The body language said it all.
Jimmy Barnes, longtime assistant to Hall of Fame trainer Bob Baffert, was loose enough to hold court with the media that gathered outside Churchill Downs' Barn 33. WinStar Farm president Elliott Walden and Starlight Racing's Jack Wolf both wore easy grins, while in nearby barns, fellow horsemen cast looks of admiration.
The newly minted Kentucky Derby Presented by Woodford Reserve (G1) winner had just returned to the track for the first time since his May 5 victory. And in his time beneath the Twin Spires the morning of May 10, Justify inspired a new round of confidence regarding his chances in the middle leg of the Triple Crown.
After walking the shedrow for four days while being treated for a bruise to his left heel, Justify went back to training and galloped about a mile and a half on the Churchill Downs main track in preparation for his expected start in the May 19 Preakness Stakes (G1) at Pimlico Race Course.
Justify's soundness had been the subject of much scrutiny this week after videos posted on social media Sunday showed him appearing to favor his left hind leg while Baffert was showing him off to the crowd the morning after the Derby. The son of Scat Daddy was reported by his connections and Dr. Mary Scollay—equine medical director for the Kentucky Horse Racing Commission—to be moving sound in recent days and appeared to show no ill effects while training or standing square on all four legs Thursday.
"Very happy. The horse came onto the track perfect, galloped perfect, and came back very good," Barnes said. "He was ready to go back to the track. He was getting a little pushy in the stall, and you could just tell it was time for him to get back out there."

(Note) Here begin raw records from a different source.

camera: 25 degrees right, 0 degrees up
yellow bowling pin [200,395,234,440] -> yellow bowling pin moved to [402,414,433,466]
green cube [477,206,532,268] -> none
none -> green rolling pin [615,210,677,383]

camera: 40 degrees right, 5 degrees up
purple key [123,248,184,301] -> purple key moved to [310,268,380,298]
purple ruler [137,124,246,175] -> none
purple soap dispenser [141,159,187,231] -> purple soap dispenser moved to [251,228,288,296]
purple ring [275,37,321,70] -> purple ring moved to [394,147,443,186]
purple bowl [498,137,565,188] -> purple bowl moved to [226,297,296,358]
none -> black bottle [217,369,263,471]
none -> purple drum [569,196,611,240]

Added Walden of Justify, who is owned by WinStar Farm, China Horse Club, Head of Plains Partners and Starlight Racing: "He went great. You never know until you go to the track, but he looked super out there."

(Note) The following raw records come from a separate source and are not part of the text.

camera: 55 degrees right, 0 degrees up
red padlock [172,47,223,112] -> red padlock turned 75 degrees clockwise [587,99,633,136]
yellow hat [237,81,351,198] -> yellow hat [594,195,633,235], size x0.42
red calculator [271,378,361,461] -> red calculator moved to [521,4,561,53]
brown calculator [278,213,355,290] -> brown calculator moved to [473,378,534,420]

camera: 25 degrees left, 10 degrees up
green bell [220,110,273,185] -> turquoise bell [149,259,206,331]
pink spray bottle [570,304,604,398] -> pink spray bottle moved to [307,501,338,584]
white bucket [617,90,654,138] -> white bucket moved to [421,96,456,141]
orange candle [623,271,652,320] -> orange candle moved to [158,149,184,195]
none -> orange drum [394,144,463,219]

Justify's status for the Preakness has been under close watch by fellow horsemen as much as his own camp as a handful of trainers have mentioned their horses as possible candidates for the 1 3/16-mile classic. Tom Amoss, who trained eighth-place finisher Lone Sailor in the Kentucky Derby, said he would continue to evaluate his horse's energy in the coming days before making a Preakness decision. But he added Thursday he was among those suitably impressed by what he saw from Justify.

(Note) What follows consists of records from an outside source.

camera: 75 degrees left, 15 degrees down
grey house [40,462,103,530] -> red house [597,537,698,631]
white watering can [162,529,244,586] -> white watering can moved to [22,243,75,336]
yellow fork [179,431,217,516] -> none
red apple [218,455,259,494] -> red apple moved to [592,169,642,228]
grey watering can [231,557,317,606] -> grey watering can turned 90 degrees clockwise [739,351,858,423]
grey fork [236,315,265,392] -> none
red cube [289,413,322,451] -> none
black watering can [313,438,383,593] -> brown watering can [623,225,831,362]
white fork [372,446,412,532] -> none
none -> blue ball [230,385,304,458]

"I didn't see anything today that gave me any confidence that the Derby winner is going to get beat in Baltimore," Amoss declared.
Baffert has won six editions of the Preakness and has never lost the race in the four times he has come in with the Kentucky Derby winner.
Hall of Famer D. Wayne Lukas has two confirmed to ship to Baltimore for the Preakness: graded stakes winner Bravazo—sixth in the Kentucky Derby—and grade 1 winner Sporting Chance. As a six-time winner of the Preakness himself, the living legend knows that if you have your horse right on the first Saturday of May, the odds of riding the form cycle for another two weeks are extremely favorable.
"Oh, I saw (Justify), and I thought he went very well. That did not surprise me," Lukas said. "I think Bob has run the best horse (in his Preakness wins), that's the first thing. He usually has the best horse. This is the second race in the series, and if you're really a good one, you can repeat it."
Walden said he expects Justify will gallop up to the Preakness. Plans call for the chestnut colt to ship to Baltimore May 16.